In this sense, public transport forms part of Singapore’s social infrastructure. It is a place where norms of trust, reciprocity and care are reinforced, and where people practise the everyday civility that enables diverse societies to function well.
Caring norms improve the system for the many
Much of the public conversation about caring behaviour focuses on seniors, persons with disabilities or commuters who require assistance. But designing for these groups often improves the journey for all.
Clearer wayfinding helps the confident commuter rushing to make a transfer, not just someone unfamiliar with the system. Smoother interchange layouts reduce travel stress for parents with strollers and office workers alike. Better real-time information benefits the entire bus queue, not only those who face mobility challenges.
In other words, care-oriented design improves the commute for the wider public while widening accessibility for those who need extra support. This is the “curb-cut effect”: When systems are built to support those with greater needs, the benefits spill over to many more.
The human factor in public transport
A common concern is that “care” sounds intangible or impossible to track. Today, there are annual surveys on commuter satisfaction and culture, but caring norms are experienced by commuters every single day.
People intuitively know when a space feels considerate and inviting – when crowd flows are smooth, when signage is clear, and when the environment supports courteous behaviour.
The LTMP can reflect this reality by incorporating design and operational elements that nurture such norms. This does not require new indicators, but a commitment to embed care into decisions about station design, wayfinding, crowd management, staff deployment and the introduction of new mobility technologies.
Features such as intuitive transfer paths, real-time crowd information and accessibility audits for all new stations can hardwire care into the system.
The reliability conversation often overshadows another important truth: When things go wrong, it is staff who anchor the commuter experience. Station staff, bus and train captains, operations teams, cleaners and maintenance crews enable the system to recover quickly, and they often provide support to those who need help during disruptions.
These workers are a critical touchpoint in moments of uncertainty, especially for commuters who may be anxious, lost or carrying young children. Their presence, responsiveness and professionalism reduce stress not just for vulnerable commuters but also for the majority trying to navigate unexpected changes.
Recognising their role and investing in their training, visibility and support is therefore central to improving commuter experience.

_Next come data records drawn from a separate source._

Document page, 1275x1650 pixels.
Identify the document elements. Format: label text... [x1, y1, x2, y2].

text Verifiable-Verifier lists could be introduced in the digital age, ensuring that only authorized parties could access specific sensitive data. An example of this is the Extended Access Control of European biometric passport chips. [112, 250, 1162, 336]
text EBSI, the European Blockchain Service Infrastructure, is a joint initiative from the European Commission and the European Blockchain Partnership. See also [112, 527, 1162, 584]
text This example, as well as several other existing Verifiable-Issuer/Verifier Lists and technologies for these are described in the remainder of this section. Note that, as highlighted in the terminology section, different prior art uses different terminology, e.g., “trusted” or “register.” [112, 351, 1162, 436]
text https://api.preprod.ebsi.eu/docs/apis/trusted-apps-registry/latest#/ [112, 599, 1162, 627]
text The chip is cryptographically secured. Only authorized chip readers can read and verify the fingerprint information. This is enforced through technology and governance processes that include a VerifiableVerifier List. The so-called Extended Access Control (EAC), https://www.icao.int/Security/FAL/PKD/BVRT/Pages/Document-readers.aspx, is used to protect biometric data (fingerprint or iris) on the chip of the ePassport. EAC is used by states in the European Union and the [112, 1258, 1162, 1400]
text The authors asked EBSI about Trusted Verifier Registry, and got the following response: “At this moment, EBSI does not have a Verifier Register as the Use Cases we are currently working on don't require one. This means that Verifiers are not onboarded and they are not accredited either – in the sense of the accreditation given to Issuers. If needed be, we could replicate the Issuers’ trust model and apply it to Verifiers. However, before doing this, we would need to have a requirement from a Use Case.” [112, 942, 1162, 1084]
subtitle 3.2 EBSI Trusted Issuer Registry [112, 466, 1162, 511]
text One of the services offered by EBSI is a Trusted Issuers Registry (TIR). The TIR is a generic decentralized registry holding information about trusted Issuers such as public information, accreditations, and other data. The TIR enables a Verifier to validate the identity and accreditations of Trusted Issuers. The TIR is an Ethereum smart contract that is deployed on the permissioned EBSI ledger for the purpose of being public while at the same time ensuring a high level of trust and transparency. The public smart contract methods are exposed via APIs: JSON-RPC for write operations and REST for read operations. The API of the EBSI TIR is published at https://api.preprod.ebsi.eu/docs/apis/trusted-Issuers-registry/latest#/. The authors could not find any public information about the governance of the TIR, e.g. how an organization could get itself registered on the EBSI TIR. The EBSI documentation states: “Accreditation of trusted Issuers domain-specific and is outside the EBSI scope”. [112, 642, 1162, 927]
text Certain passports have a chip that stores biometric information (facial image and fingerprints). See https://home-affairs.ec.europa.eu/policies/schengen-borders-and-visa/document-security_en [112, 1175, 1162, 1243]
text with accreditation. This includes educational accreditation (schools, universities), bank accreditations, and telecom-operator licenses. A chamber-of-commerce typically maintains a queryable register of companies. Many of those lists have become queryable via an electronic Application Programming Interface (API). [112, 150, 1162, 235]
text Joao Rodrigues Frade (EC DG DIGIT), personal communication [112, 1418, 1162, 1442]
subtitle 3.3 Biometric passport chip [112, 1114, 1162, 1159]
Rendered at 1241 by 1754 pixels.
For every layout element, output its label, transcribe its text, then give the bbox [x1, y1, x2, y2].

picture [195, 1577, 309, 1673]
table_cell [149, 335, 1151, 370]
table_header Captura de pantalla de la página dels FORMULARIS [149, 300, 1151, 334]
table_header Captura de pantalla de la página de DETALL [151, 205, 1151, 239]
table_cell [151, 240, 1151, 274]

Care and reliability: Two pillars of the same goal
This year’s Caring Commuter Week reminds us that positive behaviours on public transport do not happen by chance. They are practised, reinforced and shaped by the environments we move through.
As the consultation for the LTMP refresh progresses, it is worth remembering that the goals of reliability and care are not competing priorities. Reliability provides the foundation; care shapes the experience built upon it. Both contribute to a transport system that is efficient, resilient and socially cohesive.
Our transport network is more than rails, buses and timetables. It is a shared civic space. And a society that moves together with consideration, patience and mutual regard strengthens not just its transport system, but also the social fabric that supports it.
As Singapore refreshes the LTMP, embedding care into mobility planning is not a distraction from getting the fundamentals right. It is how we keep trains and buses running on time, while ensuring the journey also feels human.
- Dr Samuel Chng is research assistant professor and heads the Urban Psychology Lab at the Lee Kuan Yew Centre for Innovative Cities, Singapore University of Technology and Design.